▶ **Task directions**: Locate each line below that includes "Example" and reproduce it.

Segment Start: Entries provided

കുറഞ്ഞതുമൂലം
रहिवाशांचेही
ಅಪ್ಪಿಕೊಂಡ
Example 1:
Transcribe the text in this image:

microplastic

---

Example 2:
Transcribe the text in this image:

Segment End: Entries provided
Segment Start: Entries provided

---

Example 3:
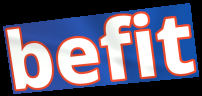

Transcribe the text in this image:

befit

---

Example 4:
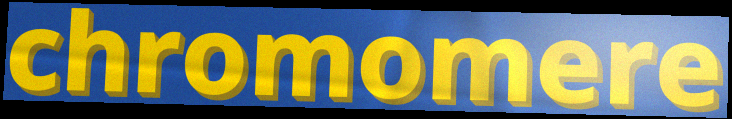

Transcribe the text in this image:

Segment End: Entries provided

▶ **Solution to the problem**:
Example 1:
Example 2:
Example 3:
Example 4:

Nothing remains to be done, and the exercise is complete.